14 Alzo togen zij voort, en wandelden; en de zon ging hun onder bij Gibea, dewelke Benjamins is;

15 En zij weken daarheen, dat zij inkwamen, om in Gibea te vernachten. Toen hij nu inkwam, zat hij neder in een straat der stad, want er was niemand, die hen in huis nam, om te vernachten.

16 En ziet, een oud man kwam van zijn werk van het veld in den avond, welke man ook was van het gebergte van Efraim, doch als vreemdeling verkeerde te Gibea; maar de lieden dezer plaats waren kinderen van Jemini.

17 Als hij nu zijn ogen ophief, zo zag hij die reizenden man op de straat der stad; en de oude man zeide: Waar trekt gij henen, en van waar komt gij?

18 En hij zeide tot hem: Wij trekken door van Bethlehem-Juda tot aan de zijden van het gebergte van Efraim, van waar ik ben; en ik was naar Bethlehem-Juda getogen, maar ik trek nu naar het huis des HEEREN; en er is niemand, die mij in huis neemt.

19 Daar toch onze ezelen zowel stro als voeder hebben, en ook brood en wijn is voor mij, en voor uw dienstmaagd, en voor de jongen, die bij uw knechten is; er is aan geen ding gebrek.

20 Toen zeide de oude man: Vrede zij u! al wat u ontbreekt, is toch bij mij; alleenlijk vernacht niet op de straat.

21 En hij bracht hem in zijn huis, en gaf aan de ezelen voeder; en hun voeten gewassen hebbende, zo aten en dronken zij.

22 Toen zij nu hun hart vrolijk maakten, ziet, zo omringden de mannen van die stad (mannen, die Belials kinderen waren) het huis, kloppende op de deur; en zij spraken tot den ouden man, den heer des huizes, zeggende: Breng den man, die in uw huis gekomen is, uit, opdat wij hem bekennen.

23 En de man, de heer des huizes, ging tot hen uit, en zeide tot hen: Niet, mijn broeders, doet toch zo kwalijk niet; naardien deze man in mijn huis gekomen is, zo doet zulke dwaasheid niet.

24 Ziet, mijn dochter die maagd is, en zijn bijwijf, die zal ik nu uitbrengen, dat gij die schendt, en haar doet, wat goed is in uw ogen; maar doet aan dezen man zulk een dwaas ding niet.

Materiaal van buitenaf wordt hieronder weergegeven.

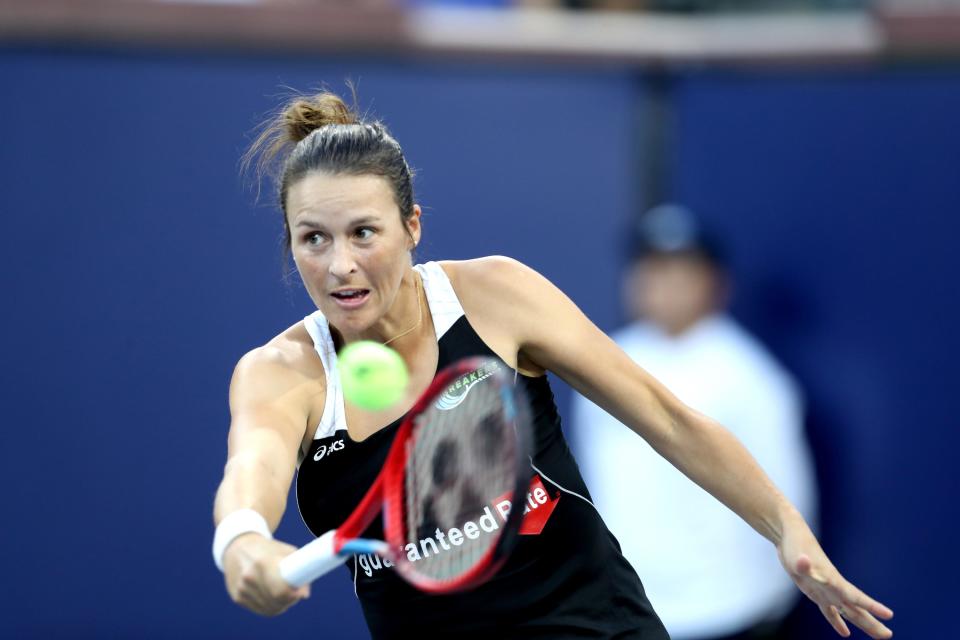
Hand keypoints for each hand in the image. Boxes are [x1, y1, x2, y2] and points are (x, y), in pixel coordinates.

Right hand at [222, 533, 309, 615]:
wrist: (237, 547)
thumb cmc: (268, 549)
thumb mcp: (285, 551)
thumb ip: (299, 569)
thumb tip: (305, 594)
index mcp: (263, 562)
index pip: (280, 590)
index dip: (293, 595)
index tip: (300, 592)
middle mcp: (249, 577)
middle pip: (276, 601)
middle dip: (290, 600)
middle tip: (296, 593)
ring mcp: (241, 588)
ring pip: (269, 609)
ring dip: (281, 605)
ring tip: (286, 594)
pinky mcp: (237, 597)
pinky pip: (259, 609)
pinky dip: (269, 607)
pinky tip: (274, 598)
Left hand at [778, 520, 893, 637]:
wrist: (790, 536)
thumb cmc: (796, 546)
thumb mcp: (797, 557)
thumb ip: (802, 564)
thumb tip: (803, 561)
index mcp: (833, 581)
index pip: (856, 597)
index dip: (872, 606)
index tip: (890, 615)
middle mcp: (833, 588)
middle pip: (856, 609)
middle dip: (872, 623)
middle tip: (888, 635)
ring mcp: (826, 590)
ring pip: (848, 612)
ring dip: (862, 623)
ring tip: (879, 635)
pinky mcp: (815, 592)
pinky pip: (829, 611)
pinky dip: (836, 622)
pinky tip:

25 Maar de mannen wilden naar hem niet horen. Toen greep de man zijn bijwijf, en bracht haar uit tot hen daarbuiten; en zij bekenden haar, en waren met haar bezig den gansen nacht tot aan den morgen, en lieten haar gaan, als de dageraad oprees.

26 En deze vrouw kwam tegen het aanbreken van den morgenstond, en viel neder voor de deur van het huis des mans, waarin haar heer was, totdat het licht werd.

27 Als nu haar heer des morgens opstond en de deuren van het huis opendeed, en uitging om zijns weegs te gaan, ziet, zo lag de vrouw, zijn bijwijf, aan de deur van het huis, en haar handen op den dorpel.

28 En hij zeide tot haar: Sta op, en laat ons trekken; maar niemand antwoordde. Toen nam hij haar op den ezel, en de man maakte zich op, en toog naar zijn plaats.

29 Als hij nu in zijn huis kwam, zo nam hij een mes, en greep zijn bijwijf, en deelde haar met haar beenderen in twaalf stukken; en hij zond ze in alle landpalen van Israel.

30 En het geschiedde, dat al wie het zag, zeide: Zulks is niet geschied noch gezien, van dien dag af, dat de kinderen Israels uit Egypteland zijn opgetogen, tot op dezen dag; legt uw hart daarop, geeft raad en spreekt!